Engelli kadın bireylerin istihdam verilerinin üzüntü verici olduğunu söyleyen Yaman, “İşgücüne katılıma bakıldığında, 2011 istatistiklerine göre, en az 1 engeli olan erkeklerin işgücüne katılımı yüzde35,4 (engelsiz Erkeklerde yüzde71,9) iken, kadınlarda ise yüzde12,5 (engelsiz K’da yüzde35,7)’dur. 50+ daha fazla işçi çalışan özel sektör işyerlerinde yüzde3; kamuda ise yüzde4 kotası bulundurulmasına rağmen, Türkiye’deki yaklaşık 5 milyon engellinin sadece 1 milyonu istihdamdadır. İşe yerleştirilen her 5 Erkek engelliye karşılık, sadece 1 kadın engelli istihdam edildiği gözlenmektedir. Engellilerin eğitim hayatında yaşadıkları zorluklar, eğitimlerini tamamlayamamaları, istihdam engelini de yaratan faktörlerden biridir. Özel sektörün üniversite eğitimli birey talebi, kotaların dolmamasının en önemli nedenlerinden biridir. “Biz talep ettik, fakat İŞKUR bize kadro temin edemedi” yaklaşımı, kotaları boş bırakmaktadır. Oysa ki engelli bireylerin çok azı eğitim hayatını tamamlayabilmektedir.” ifadelerini kullandı.
“Engelli aylıklarının SGK kapsamından çıkarılarak, Sosyal Yardımlaşma Vakfına devredilmesi, hak temelinden, muhtaçlık temeline geçişine zemin oluşturmuştur.”

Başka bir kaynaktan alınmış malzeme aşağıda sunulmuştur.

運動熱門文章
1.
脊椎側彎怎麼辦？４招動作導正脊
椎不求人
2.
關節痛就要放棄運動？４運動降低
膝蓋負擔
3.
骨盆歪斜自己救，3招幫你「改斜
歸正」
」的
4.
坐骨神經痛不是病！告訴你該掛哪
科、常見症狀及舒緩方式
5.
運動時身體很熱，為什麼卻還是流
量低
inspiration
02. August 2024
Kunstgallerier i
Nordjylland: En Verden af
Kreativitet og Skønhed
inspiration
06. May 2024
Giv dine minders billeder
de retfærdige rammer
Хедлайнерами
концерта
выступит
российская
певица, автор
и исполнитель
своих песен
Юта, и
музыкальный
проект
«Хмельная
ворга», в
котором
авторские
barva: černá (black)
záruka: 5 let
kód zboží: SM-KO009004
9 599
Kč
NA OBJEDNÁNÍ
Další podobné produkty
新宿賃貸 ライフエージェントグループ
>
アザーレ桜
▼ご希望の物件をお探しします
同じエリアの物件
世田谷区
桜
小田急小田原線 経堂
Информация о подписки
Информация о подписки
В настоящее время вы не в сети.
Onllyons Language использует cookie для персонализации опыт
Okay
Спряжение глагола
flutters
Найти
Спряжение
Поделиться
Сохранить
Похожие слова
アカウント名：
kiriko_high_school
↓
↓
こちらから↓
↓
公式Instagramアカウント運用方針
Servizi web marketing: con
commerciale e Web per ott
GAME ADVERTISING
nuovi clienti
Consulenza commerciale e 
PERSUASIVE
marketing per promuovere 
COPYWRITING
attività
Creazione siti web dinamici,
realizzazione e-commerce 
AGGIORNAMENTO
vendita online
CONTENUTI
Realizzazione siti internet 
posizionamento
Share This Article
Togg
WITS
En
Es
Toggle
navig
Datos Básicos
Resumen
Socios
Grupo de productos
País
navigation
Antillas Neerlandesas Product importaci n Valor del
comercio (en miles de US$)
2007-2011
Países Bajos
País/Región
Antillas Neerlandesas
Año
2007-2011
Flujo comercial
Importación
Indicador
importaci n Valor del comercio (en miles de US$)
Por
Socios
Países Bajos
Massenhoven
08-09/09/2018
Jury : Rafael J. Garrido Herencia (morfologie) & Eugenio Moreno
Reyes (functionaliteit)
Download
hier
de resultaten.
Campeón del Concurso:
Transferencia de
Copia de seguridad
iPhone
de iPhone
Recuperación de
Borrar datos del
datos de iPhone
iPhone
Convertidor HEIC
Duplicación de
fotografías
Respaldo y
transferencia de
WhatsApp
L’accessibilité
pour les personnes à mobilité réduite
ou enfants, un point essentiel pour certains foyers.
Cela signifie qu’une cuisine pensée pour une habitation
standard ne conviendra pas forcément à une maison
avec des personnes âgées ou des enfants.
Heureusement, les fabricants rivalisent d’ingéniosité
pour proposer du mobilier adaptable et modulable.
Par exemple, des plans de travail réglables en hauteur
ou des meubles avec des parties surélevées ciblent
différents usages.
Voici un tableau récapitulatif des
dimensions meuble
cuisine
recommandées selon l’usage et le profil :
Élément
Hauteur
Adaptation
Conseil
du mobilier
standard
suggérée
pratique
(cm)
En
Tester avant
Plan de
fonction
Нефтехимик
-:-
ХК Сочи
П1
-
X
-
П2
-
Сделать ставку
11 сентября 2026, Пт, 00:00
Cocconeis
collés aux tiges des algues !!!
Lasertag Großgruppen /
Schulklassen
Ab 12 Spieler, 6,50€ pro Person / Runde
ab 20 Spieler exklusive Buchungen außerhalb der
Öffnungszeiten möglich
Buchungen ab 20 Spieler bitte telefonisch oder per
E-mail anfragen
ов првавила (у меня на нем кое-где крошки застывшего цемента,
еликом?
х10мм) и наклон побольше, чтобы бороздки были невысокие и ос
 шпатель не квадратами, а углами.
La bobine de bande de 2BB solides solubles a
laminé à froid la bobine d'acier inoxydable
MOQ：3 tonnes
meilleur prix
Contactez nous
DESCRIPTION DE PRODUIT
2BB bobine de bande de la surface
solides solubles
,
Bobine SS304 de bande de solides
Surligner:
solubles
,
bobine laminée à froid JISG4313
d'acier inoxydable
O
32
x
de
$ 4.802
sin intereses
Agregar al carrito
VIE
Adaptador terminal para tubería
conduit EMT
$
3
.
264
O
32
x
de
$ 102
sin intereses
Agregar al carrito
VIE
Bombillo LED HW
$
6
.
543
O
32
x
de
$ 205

Yaman sözlerine şöyle devam etti:
“Engelli aylıklarına bakacak olursak, 2013 yılında SGK kapsamından çıkarılarak, Sosyal Yardımlaşma Vakfına devredilmesi, aylıkların HAK TEMELİNDEN, MUHTAÇLIK TEMELİ’ne geçişine zemin oluşturmuştur. Yeni yapılan artışla bir asgari ücretin ancak 4’te 1 ‘i kadar olan engelli aylığı, insani koşulları bulundurmamakta; bakım veren aile üyelerinin sosyal güvencesizliği ise olayı tamamen muhtaçlık zeminine taşımaktadır. Engelliler için savunduğumuz bağımsız yaşam hakkı, ancak ve ancak devletin engellilere bakış açısının değişmesiyle gerçekleşebilir. Uluslararası engelli kriterlerine dayalı, kriterlerin sürekli değişmediği, özlük haklarının tam verildiği, hane içindeki kişi başı gelir seviyesinin bir asgari ücret tutarının 1/3’ünün değil, engellinin bizzat kendisinin gelirinin değerlendirildiği, en az bir asgari ücret üzerinden hesaplanacak ve dayanağı olan istihdam kriterlerinin uygulandığı bir düzenle gerçekleşebilir.”